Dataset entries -
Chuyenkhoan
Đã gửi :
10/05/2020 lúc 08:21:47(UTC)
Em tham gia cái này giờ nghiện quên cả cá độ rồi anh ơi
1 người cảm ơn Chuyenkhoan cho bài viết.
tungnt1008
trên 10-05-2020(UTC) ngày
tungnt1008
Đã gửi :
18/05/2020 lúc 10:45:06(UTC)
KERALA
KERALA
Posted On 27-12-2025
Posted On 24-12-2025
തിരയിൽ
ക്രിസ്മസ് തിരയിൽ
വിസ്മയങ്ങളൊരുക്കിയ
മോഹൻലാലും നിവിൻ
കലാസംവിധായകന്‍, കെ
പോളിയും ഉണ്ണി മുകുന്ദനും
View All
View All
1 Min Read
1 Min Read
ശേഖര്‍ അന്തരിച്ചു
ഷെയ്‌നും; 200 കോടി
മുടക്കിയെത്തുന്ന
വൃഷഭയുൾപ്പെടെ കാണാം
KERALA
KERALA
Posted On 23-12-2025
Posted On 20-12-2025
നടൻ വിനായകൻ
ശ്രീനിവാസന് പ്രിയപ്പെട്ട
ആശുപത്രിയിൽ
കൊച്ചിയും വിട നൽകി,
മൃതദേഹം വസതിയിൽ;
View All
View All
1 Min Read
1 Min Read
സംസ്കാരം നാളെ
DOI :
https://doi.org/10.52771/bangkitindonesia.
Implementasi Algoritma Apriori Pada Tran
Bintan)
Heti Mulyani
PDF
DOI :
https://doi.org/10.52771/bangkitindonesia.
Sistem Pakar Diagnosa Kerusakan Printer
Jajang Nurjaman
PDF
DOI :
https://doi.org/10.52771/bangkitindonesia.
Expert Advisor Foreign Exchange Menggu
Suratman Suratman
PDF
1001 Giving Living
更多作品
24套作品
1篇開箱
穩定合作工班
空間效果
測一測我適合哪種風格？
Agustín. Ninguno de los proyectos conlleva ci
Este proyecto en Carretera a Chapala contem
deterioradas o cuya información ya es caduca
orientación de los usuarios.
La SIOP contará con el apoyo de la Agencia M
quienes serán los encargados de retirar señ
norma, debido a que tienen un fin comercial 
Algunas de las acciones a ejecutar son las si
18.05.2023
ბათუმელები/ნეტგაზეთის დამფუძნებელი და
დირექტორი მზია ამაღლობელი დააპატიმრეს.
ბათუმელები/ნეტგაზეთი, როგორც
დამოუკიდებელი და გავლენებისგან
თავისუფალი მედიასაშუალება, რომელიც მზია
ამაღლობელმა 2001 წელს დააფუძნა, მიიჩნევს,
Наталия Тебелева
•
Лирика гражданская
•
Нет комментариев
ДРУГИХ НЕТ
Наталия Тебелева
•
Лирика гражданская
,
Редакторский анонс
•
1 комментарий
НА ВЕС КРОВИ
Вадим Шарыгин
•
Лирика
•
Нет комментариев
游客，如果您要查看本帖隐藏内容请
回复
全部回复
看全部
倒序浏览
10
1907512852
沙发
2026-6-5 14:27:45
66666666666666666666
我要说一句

Written task -
Using the records above, output exactly the lines from the first through the line that contains "Este proyecto en Carretera a Chapala contem", with both of those included.

Solution to this exercise -
Chuyenkhoan
Đã gửi :
10/05/2020 lúc 08:21:47(UTC)
Em tham gia cái này giờ nghiện quên cả cá độ rồi anh ơi
1 người cảm ơn Chuyenkhoan cho bài viết.
tungnt1008
trên 10-05-2020(UTC) ngày
tungnt1008
Đã gửi :
18/05/2020 lúc 10:45:06(UTC)
KERALA
KERALA
Posted On 27-12-2025
Posted On 24-12-2025
തിരയിൽ
ക്രിസ്മസ് തിരയിൽ
വിസ്മയങ്ങളൊരുക്കിയ
മോഹൻലാലും നിവിൻ
കലാസംവിധായകന്‍, കെ
പോളിയും ഉണ്ണി മുകുന്ദനും
View All
View All
1 Min Read
1 Min Read
ശേഖര്‍ അന്തരിച്ചു
ഷെയ്‌നും; 200 കോടി
മുടക്കിയെത്തുന്ന
വൃഷഭയുൾപ്പെടെ കാണാം
KERALA
KERALA
Posted On 23-12-2025
Posted On 20-12-2025
നടൻ വിനായകൻ
ശ്രീനിവാസന് പ്രിയപ്പെട്ട
ആശുപത്രിയിൽ
കൊച്ചിയും വിട നൽകി,
മൃതദേഹം വസതിയിൽ;
View All
View All
1 Min Read
1 Min Read
സംസ്കാരം നാളെ
DOI :
https://doi.org/10.52771/bangkitindonesia.
Implementasi Algoritma Apriori Pada Tran
Bintan)
Heti Mulyani
PDF
DOI :
https://doi.org/10.52771/bangkitindonesia.
Sistem Pakar Diagnosa Kerusakan Printer
Jajang Nurjaman
PDF
DOI :
https://doi.org/10.52771/bangkitindonesia.
Expert Advisor Foreign Exchange Menggu
Suratman Suratman
PDF
1001 Giving Living
更多作品
24套作品
1篇開箱
穩定合作工班
空間效果
測一測我適合哪種風格？
Agustín. Ninguno de los proyectos conlleva ci
Este proyecto en Carretera a Chapala contem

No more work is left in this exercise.